§ **Aim of the task**: Search the data below, and report every line in which "back" occurs.

=== Excerpted records ===

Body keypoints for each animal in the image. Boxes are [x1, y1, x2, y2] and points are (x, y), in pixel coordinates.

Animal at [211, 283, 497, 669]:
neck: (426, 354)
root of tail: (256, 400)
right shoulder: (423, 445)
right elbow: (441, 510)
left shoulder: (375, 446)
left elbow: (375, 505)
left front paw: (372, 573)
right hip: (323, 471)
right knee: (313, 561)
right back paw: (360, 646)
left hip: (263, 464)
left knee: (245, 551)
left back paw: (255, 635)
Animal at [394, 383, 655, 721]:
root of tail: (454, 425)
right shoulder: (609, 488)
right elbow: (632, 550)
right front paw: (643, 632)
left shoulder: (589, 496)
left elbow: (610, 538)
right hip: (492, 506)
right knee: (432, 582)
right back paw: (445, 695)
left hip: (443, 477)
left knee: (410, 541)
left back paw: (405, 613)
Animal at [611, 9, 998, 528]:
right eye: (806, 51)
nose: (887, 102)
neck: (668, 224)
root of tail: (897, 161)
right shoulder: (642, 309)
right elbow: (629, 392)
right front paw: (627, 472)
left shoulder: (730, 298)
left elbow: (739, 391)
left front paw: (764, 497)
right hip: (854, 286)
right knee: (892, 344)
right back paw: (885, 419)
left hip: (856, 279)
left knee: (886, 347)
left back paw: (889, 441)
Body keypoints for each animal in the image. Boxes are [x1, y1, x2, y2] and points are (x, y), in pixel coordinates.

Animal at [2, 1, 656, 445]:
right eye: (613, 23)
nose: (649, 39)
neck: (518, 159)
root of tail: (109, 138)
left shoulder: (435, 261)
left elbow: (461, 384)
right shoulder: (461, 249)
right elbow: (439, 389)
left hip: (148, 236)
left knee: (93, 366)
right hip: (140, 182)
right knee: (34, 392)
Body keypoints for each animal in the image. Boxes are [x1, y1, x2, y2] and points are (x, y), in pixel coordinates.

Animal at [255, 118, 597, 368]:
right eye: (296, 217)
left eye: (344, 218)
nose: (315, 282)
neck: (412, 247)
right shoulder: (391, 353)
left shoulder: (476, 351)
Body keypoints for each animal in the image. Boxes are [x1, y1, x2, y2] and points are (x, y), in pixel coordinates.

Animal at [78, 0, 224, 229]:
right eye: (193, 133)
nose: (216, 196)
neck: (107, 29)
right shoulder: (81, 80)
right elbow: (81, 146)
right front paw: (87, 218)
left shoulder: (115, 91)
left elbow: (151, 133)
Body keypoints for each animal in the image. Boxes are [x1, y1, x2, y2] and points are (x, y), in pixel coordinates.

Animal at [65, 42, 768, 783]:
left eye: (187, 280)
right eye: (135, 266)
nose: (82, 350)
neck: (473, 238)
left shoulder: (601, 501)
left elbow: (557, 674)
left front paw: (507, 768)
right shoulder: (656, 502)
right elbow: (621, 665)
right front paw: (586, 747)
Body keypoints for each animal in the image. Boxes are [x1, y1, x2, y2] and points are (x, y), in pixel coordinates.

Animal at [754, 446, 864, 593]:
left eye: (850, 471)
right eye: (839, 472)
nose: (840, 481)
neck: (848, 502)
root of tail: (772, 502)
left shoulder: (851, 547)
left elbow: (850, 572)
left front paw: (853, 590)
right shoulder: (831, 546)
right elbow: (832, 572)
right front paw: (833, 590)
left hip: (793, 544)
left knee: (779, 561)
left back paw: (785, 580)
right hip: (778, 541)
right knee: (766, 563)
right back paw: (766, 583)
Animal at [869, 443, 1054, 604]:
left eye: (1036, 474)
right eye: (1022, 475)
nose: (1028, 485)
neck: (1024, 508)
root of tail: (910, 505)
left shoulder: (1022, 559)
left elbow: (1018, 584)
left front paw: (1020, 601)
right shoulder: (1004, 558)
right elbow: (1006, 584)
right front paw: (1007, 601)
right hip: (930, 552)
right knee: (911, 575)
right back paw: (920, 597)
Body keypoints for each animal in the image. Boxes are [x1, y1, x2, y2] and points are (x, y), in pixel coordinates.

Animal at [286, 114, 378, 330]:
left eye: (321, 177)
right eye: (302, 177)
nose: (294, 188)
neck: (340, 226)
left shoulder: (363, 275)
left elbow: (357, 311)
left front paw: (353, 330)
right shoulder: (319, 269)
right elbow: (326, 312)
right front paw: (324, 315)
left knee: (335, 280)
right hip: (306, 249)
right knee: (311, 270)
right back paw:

===

§ **Answer to this task**:
right back paw: (360, 646)
left back paw: (255, 635)
right back paw: (445, 695)
left back paw: (405, 613)
right back paw: (885, 419)
left back paw: (889, 441)
left back paw: (785, 580)
right back paw: (766, 583)
right back paw: (920, 597)
right back paw:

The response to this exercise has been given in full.